TASK DESCRIPTION - Where the data below begins, start duplicating lines exactly, and finish with the line containing "Table 2. Antibody"; add nothing else. Leave the pictures out.

DATA PROVIDED -
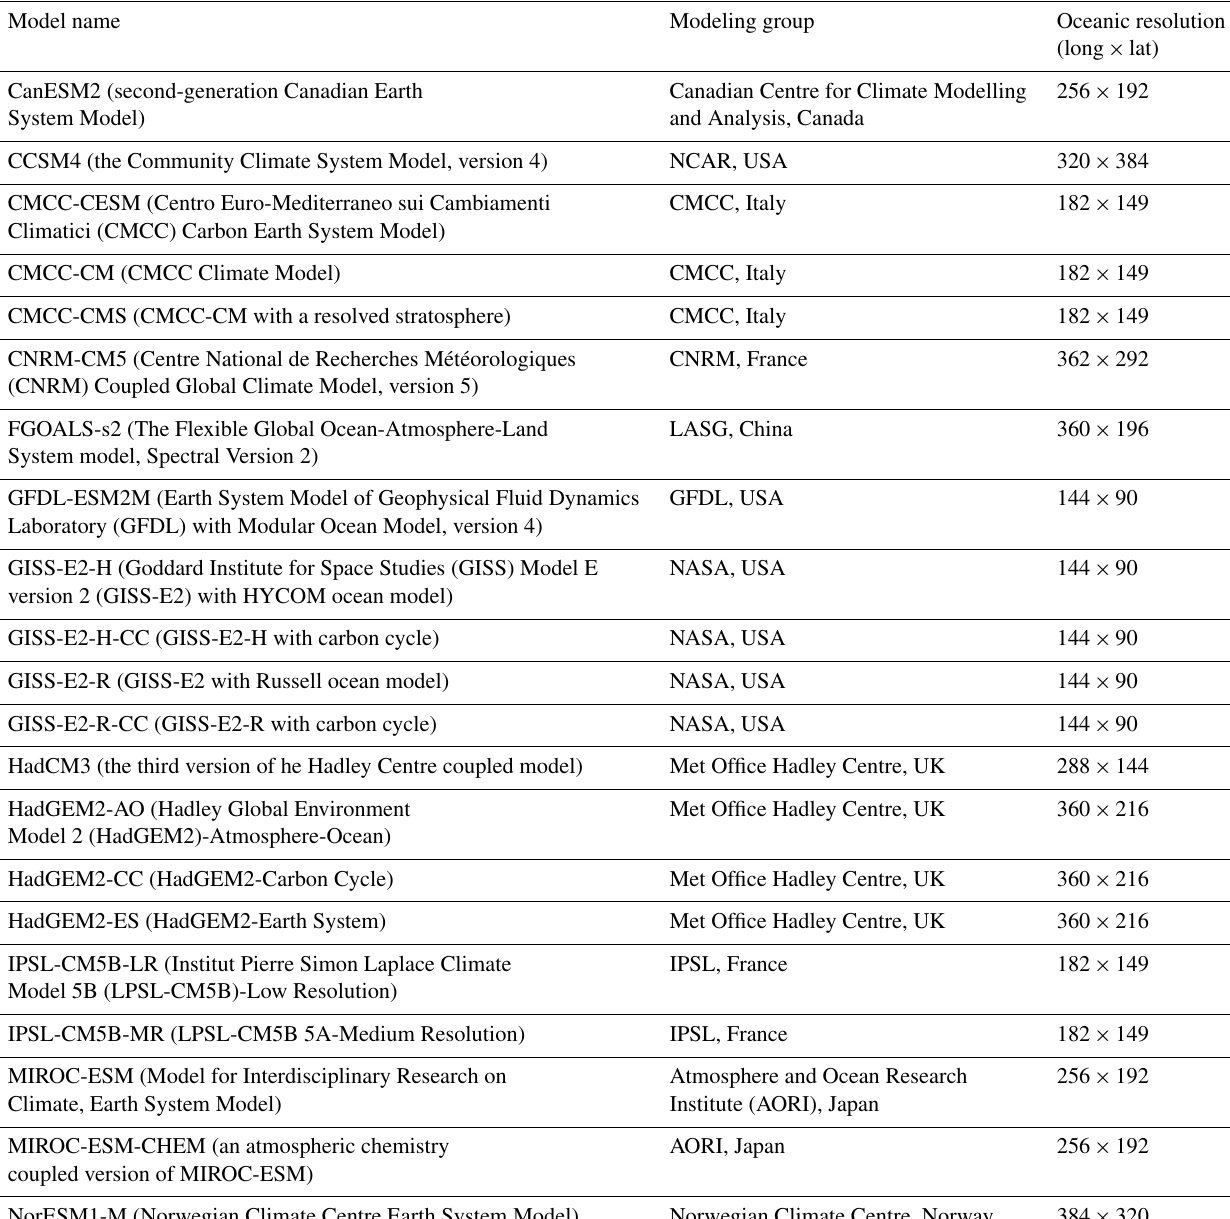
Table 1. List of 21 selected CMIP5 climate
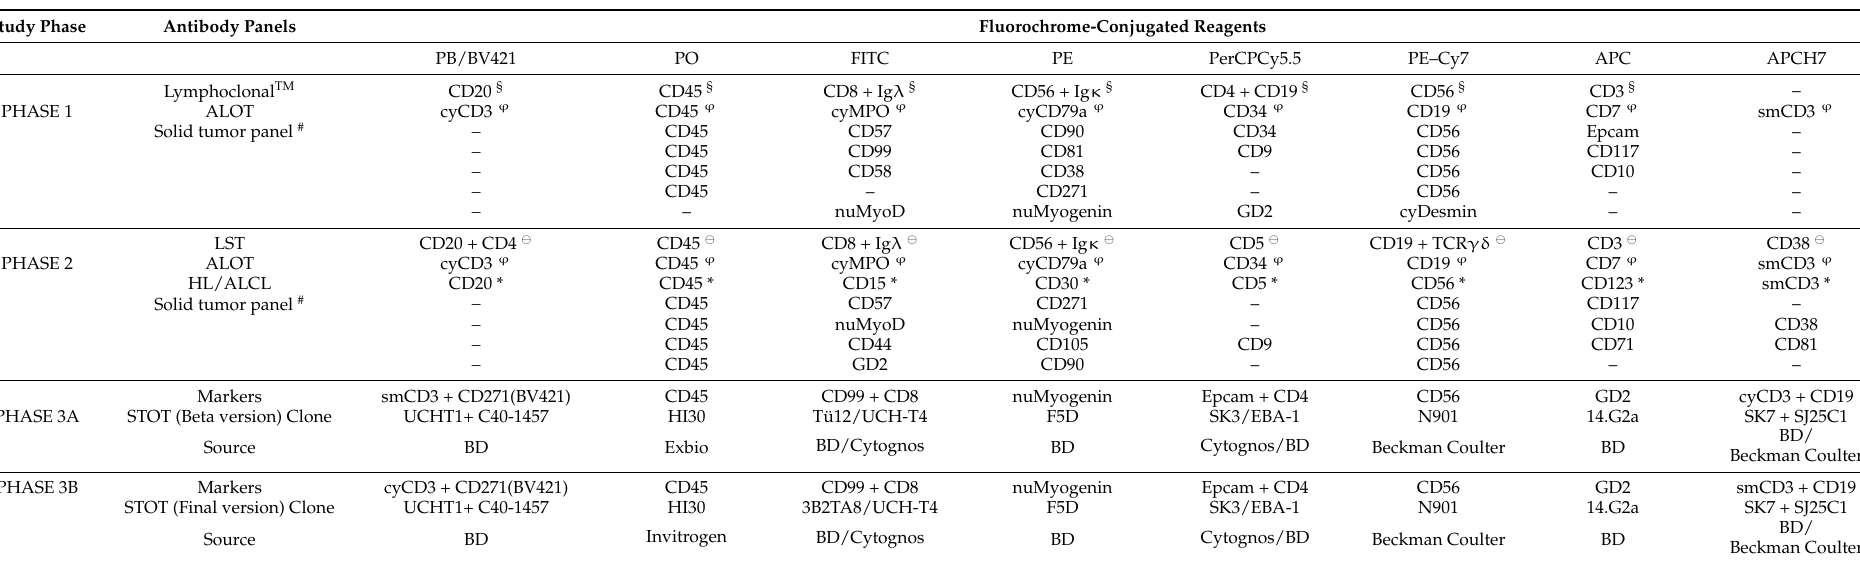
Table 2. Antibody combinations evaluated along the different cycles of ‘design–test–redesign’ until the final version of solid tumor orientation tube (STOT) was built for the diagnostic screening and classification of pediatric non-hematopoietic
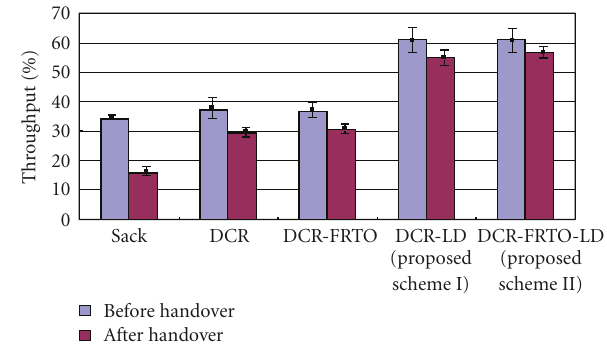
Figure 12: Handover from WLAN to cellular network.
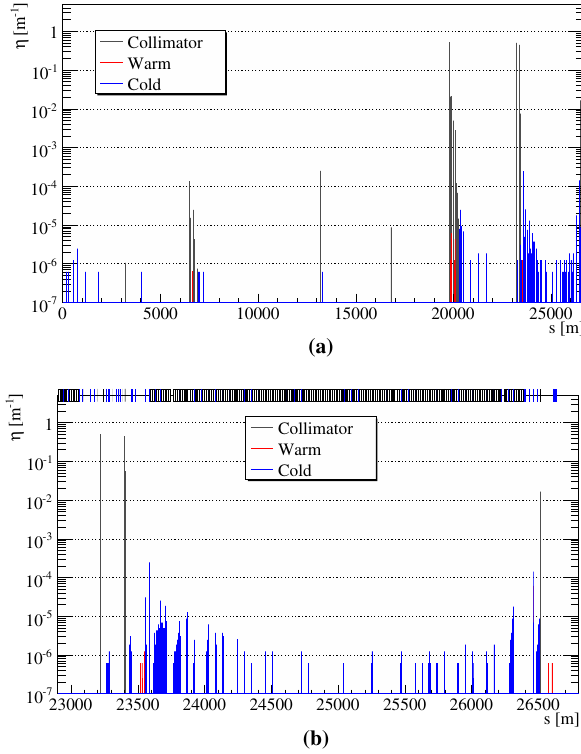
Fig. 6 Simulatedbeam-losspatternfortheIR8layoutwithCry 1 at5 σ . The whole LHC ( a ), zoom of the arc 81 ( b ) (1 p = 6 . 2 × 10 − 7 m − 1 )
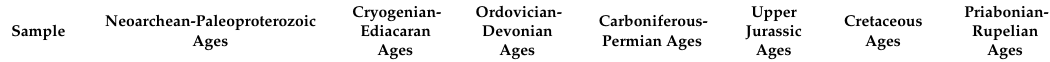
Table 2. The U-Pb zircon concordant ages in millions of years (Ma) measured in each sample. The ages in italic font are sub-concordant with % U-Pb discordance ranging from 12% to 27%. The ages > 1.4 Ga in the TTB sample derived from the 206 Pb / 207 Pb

EXERCISE ANSWER -
Table 1. List of 21 selected CMIP5 climate
Table 2. Antibody combinations evaluated along the different cycles of ‘design–test–redesign’ until the final version of solid tumor orientation tube (STOT) was built for the diagnostic screening and classification of pediatric non-hematopoietic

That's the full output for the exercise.